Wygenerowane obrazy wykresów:
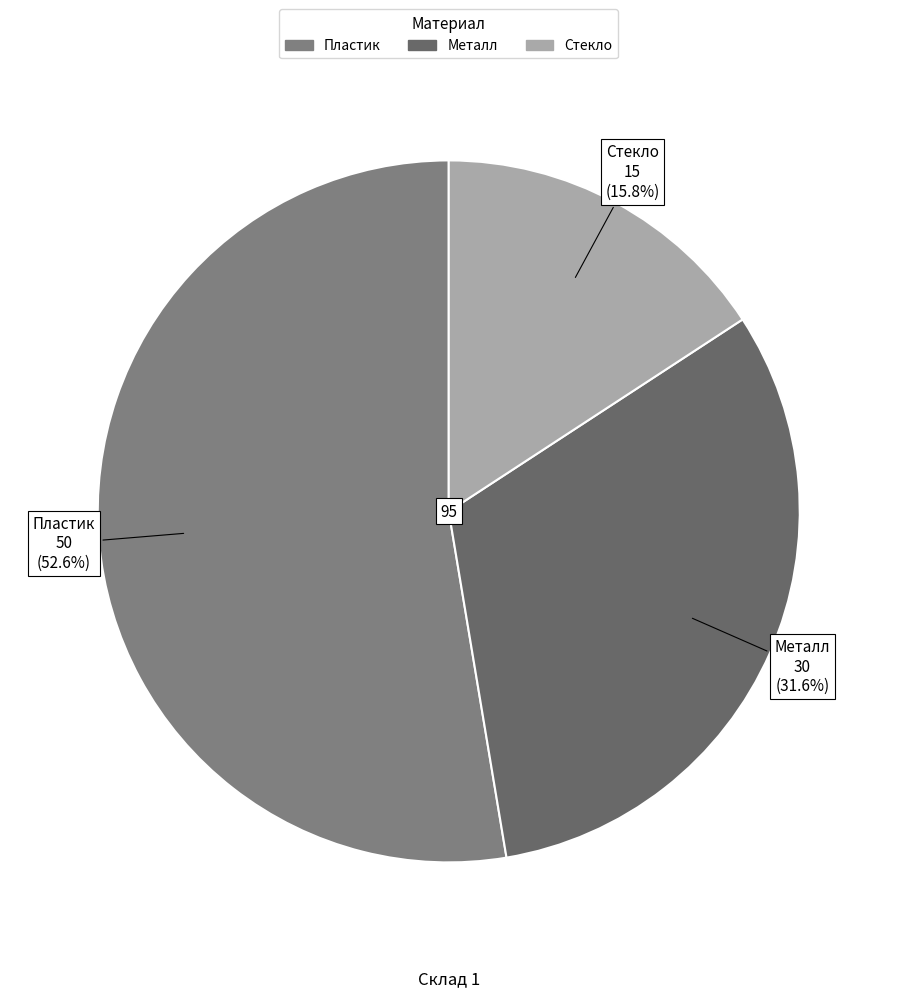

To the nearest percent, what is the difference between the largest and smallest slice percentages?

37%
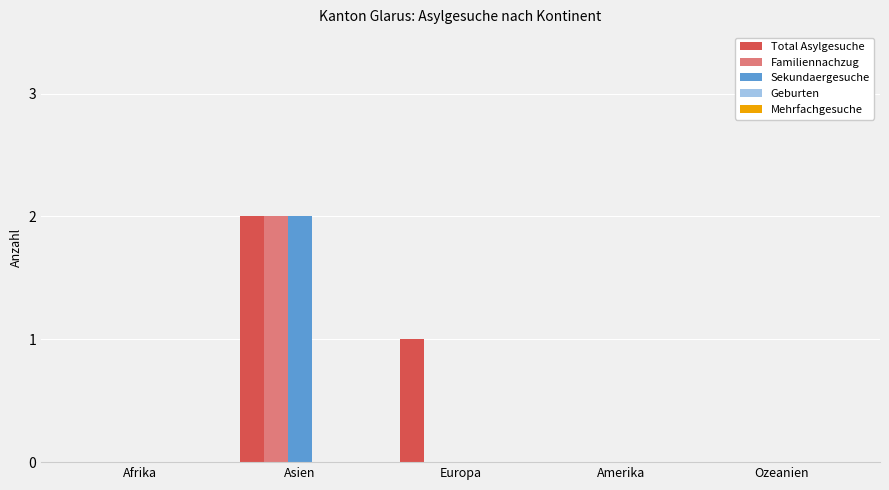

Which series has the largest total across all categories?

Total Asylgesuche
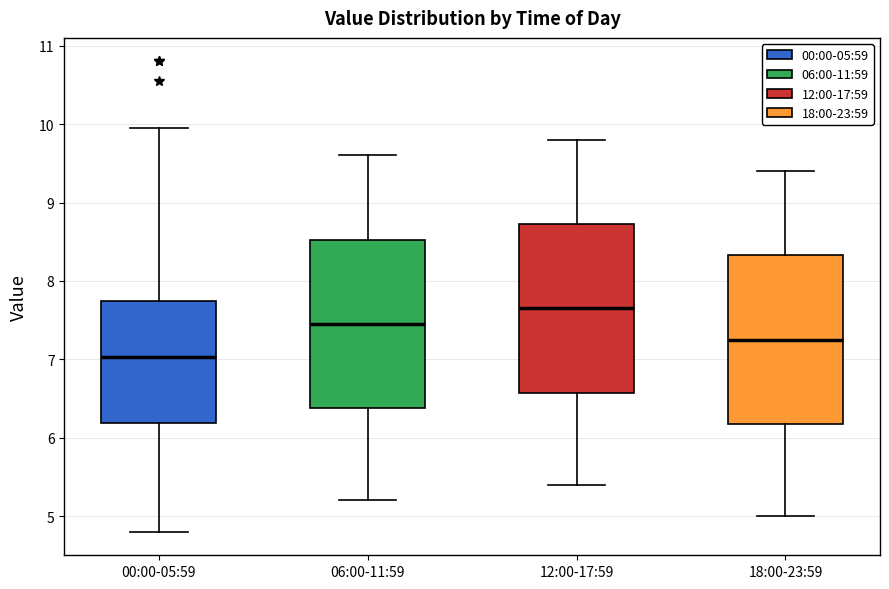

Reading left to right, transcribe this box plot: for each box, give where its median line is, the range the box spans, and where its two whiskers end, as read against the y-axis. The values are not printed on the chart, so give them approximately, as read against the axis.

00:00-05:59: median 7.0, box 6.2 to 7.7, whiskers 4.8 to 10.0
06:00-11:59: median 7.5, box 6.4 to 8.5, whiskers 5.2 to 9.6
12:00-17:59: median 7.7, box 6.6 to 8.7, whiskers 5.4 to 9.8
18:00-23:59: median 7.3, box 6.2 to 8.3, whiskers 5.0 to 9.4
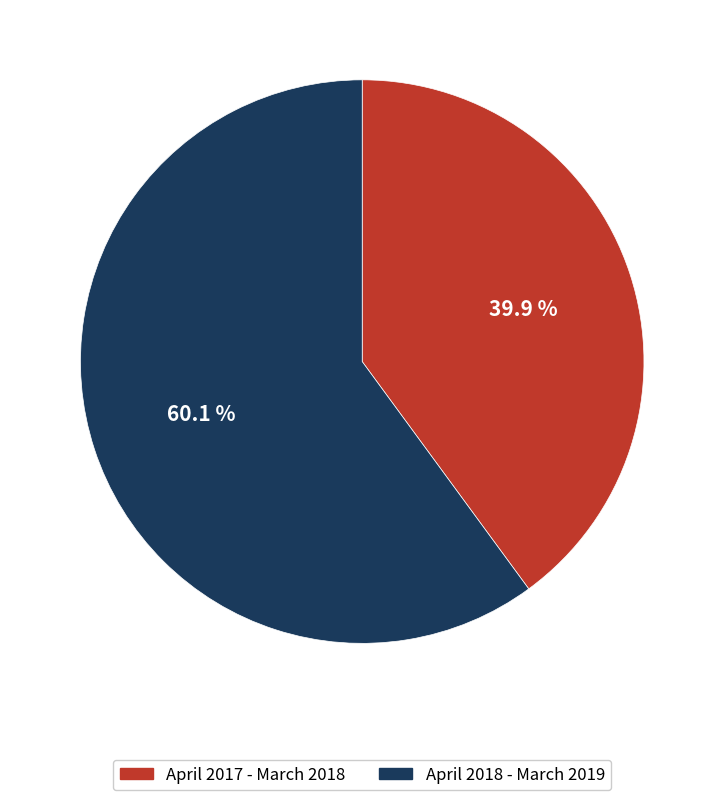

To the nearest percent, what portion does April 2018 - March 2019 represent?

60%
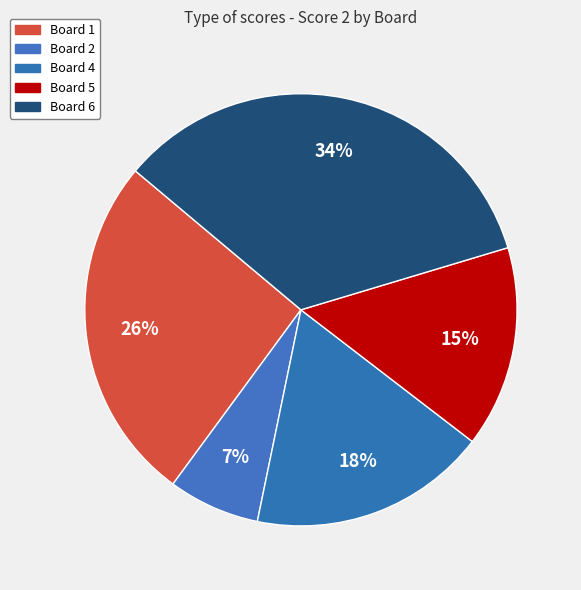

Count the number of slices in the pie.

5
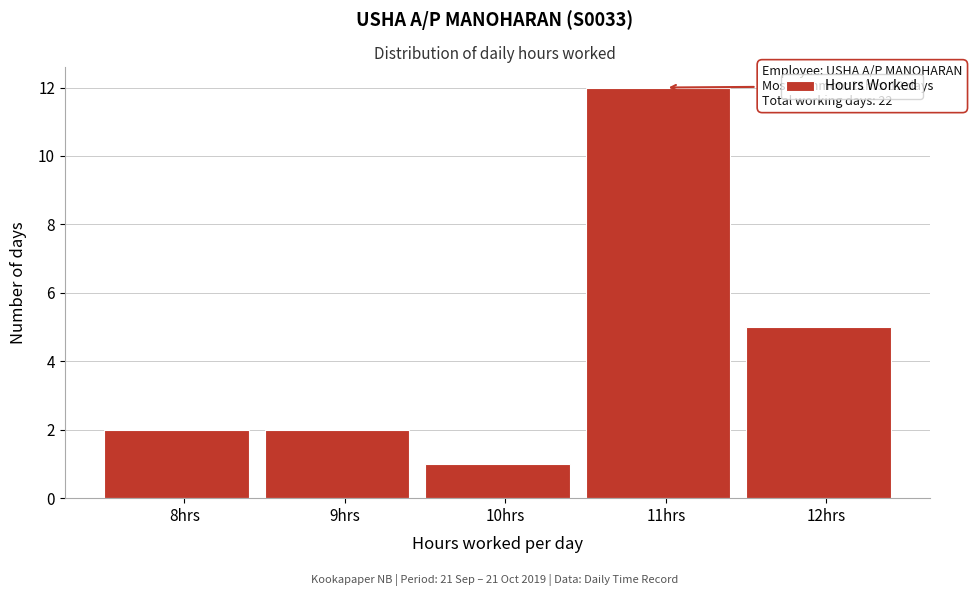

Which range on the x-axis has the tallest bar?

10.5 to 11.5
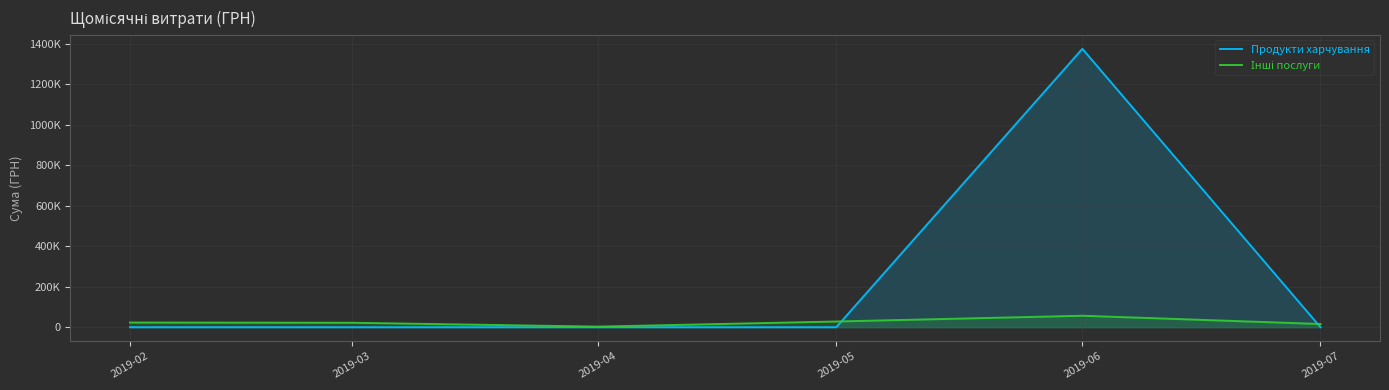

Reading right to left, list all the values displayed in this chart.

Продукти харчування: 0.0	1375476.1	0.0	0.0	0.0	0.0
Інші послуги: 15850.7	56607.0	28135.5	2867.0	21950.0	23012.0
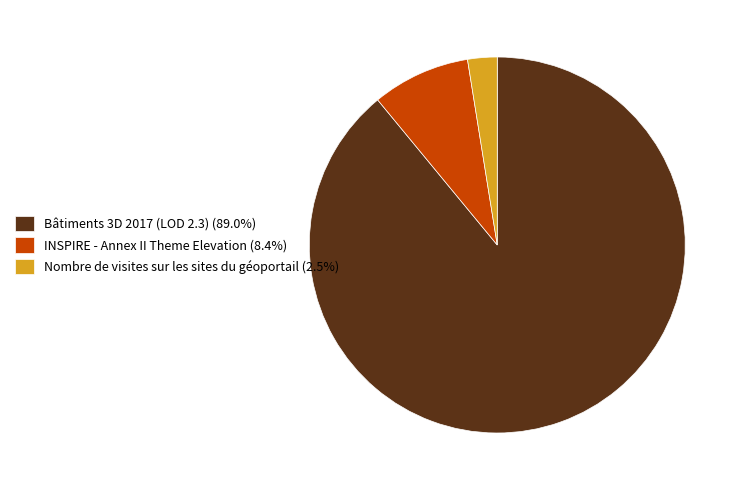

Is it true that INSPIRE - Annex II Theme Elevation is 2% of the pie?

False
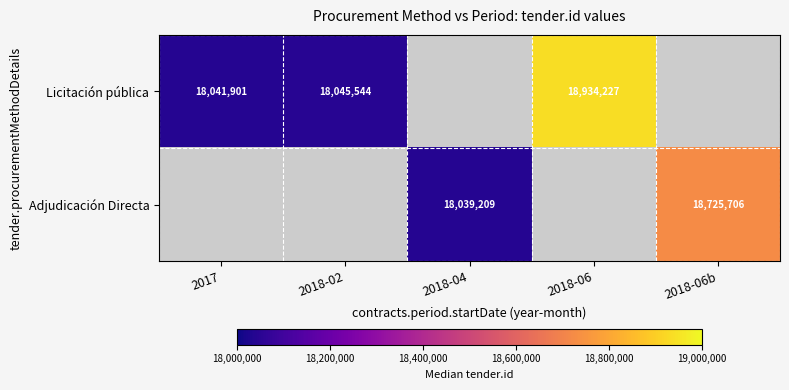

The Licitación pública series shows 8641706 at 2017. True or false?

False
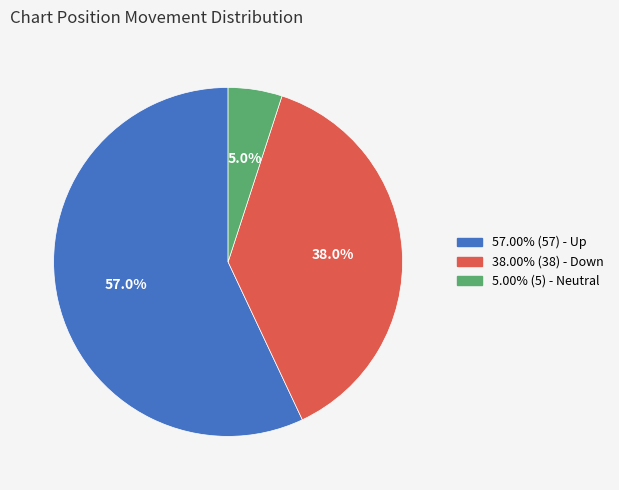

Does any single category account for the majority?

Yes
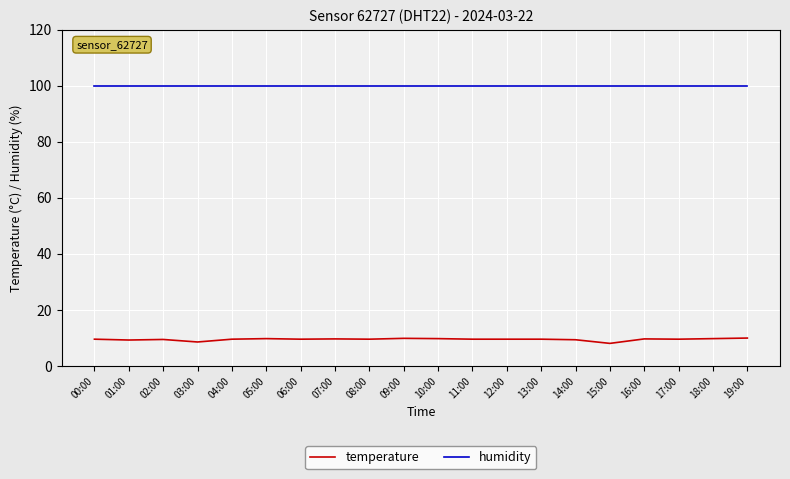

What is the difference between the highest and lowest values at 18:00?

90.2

Treść zadania: Proszę przedstawić wszystkie powyższe wiersze w formie listy numerowanej, z pominięciem pustych wierszy. Obrazy należy pominąć w odpowiedzi.

Wykonane zadanie:
1. To the nearest percent, what is the difference between the largest and smallest slice percentages?
2. 37%
3. Which series has the largest total across all categories?
4. Total Asylgesuche
5. Reading left to right, transcribe this box plot: for each box, give where its median line is, the range the box spans, and where its two whiskers end, as read against the y-axis. The values are not printed on the chart, so give them approximately, as read against the axis.
6. 00:00-05:59: median 7.0, box 6.2 to 7.7, whiskers 4.8 to 10.0
7. 06:00-11:59: median 7.5, box 6.4 to 8.5, whiskers 5.2 to 9.6
8. 12:00-17:59: median 7.7, box 6.6 to 8.7, whiskers 5.4 to 9.8
9. 18:00-23:59: median 7.3, box 6.2 to 8.3, whiskers 5.0 to 9.4
10. To the nearest percent, what portion does April 2018 - March 2019 represent?
11. 60%
12. Count the number of slices in the pie.
13. 5
14. Which range on the x-axis has the tallest bar?
15. 10.5 to 11.5
16. Reading right to left, list all the values displayed in this chart.
17. Продукти харчування: 0.0	1375476.1	0.0	0.0	0.0	0.0
18. Інші послуги: 15850.7	56607.0	28135.5	2867.0	21950.0	23012.0
19. Is it true that INSPIRE - Annex II Theme Elevation is 2% of the pie?
20. False
21. The Licitación pública series shows 8641706 at 2017. True or false?
22. False
23. Does any single category account for the majority?
24. Yes
25. What is the difference between the highest and lowest values at 18:00?
26. 90.2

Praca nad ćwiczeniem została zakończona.